Disclaimer: The approaches and methods presented in this paper resulted from surveys and discussions among team members from member companies. These approaches and methods do not in any way restrict member companies from using other approaches and methods they consider appropriate for their company’s studies. The authors have no other relevant affiliations or financial involvement with any organization or entity with a financial interest in or financial conflict with the subject matter or materials discussed in the manuscript apart from those disclosed.

References

1. ICH Harmonised Tripartite Guideline Q11: Development and Manufacture of Drug Substances (Chemical Entities and Biotechnological/Biological Entities. International Conference on Harmonisation of Technical Requirements for Registration of Pharmaceuticals for Human Use. 01 May 2012.
2. EMA/CHMP/BWP/187338/2014: Guideline on Process Validation for the Manufacture of Biotechnology-Derived Active Substances and Data to be Provided in the Regulatory Submission. European Medicines Agency, Committee for Human Medicinal Products. 28 Apr 2016.

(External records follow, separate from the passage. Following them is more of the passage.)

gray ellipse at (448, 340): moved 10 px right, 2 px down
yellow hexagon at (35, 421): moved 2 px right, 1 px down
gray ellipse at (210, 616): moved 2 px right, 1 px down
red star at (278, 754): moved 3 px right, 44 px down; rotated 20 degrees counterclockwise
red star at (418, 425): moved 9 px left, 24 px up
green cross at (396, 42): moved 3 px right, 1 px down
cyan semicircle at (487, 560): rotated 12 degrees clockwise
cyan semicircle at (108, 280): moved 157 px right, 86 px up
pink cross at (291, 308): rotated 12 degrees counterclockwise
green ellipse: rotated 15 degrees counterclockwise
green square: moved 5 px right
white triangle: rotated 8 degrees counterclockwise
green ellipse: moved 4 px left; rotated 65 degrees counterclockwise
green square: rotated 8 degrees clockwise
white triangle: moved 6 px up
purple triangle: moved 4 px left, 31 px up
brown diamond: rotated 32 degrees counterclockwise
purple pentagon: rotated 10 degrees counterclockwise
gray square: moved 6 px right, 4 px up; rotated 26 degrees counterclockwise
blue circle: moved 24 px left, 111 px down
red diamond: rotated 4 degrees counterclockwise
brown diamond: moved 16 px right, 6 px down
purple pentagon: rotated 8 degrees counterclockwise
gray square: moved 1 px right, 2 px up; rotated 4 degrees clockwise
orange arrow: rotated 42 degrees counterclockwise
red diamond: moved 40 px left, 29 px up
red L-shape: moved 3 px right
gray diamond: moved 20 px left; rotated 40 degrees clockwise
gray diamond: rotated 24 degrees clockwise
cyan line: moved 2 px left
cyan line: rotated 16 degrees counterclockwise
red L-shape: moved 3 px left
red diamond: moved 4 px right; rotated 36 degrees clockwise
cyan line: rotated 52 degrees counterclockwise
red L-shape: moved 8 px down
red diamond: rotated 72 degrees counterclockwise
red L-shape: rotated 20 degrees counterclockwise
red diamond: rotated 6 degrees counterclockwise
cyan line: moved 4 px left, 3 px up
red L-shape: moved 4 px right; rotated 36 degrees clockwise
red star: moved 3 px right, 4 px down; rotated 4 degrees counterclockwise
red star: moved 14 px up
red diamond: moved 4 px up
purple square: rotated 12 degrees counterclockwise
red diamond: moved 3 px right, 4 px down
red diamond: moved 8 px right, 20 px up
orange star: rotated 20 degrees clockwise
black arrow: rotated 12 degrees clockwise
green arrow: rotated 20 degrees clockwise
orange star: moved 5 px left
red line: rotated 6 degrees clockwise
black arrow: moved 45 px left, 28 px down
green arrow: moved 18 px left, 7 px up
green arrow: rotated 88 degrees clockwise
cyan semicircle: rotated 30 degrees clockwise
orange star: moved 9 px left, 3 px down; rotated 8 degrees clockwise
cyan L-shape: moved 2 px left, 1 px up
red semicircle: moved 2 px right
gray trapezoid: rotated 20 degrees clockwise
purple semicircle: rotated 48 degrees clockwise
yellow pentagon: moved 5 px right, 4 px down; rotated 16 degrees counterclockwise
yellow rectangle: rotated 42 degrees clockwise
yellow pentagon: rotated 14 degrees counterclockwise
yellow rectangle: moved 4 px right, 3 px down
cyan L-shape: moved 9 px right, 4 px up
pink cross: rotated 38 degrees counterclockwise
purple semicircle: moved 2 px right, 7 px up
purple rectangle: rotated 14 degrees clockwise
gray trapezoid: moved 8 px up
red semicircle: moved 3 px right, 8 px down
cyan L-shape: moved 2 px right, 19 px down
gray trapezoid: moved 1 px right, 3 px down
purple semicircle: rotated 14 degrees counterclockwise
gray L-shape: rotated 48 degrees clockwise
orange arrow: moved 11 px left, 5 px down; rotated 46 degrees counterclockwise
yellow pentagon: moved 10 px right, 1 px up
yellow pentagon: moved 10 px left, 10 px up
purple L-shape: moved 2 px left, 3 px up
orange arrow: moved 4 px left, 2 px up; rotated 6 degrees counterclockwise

3. Food and Drug Administration (FDA). Process Validation: General Principles and Practices. Guidance for Industry. Jan 2011.
4. ICH Harmonised Tripartite Guideline Q7: Good Manufacturing Practice Guide for Active Pharmaceutical Ingredients. International Conference on Harmonisation of Technical Requirements for Registration of Pharmaceuticals for Human Use. 10 Nov 2000.
5. ICH Harmonised Tripartite Guideline Q9: Quality Risk Management. International Conference on Harmonisation of Technical Requirements for Registration of Pharmaceuticals for Human Use. 09 Nov 2005.
6. ICH Harmonised Tripartite Guideline Q10: Pharmaceutical Quality System. International Conference on Harmonisation of Technical Requirements for Registration of Pharmaceuticals for Human Use. 04 Jun 2008.
7. Justification of Small-scale Models: An Industry Perspective. BioPhorum Development Group, Qualification of Small-Scale Models Workstream. May 2021.
8. ICH Harmonised Tripartite Guideline Q5A(R1): Viral Safety Evaluation of Biotechnology Products Derived from Cell Lines of Human or Animal Origin. International Conference on Harmonisation of Technical Requirements for Registration of Pharmaceuticals for Human Use. 23 Sep 1999.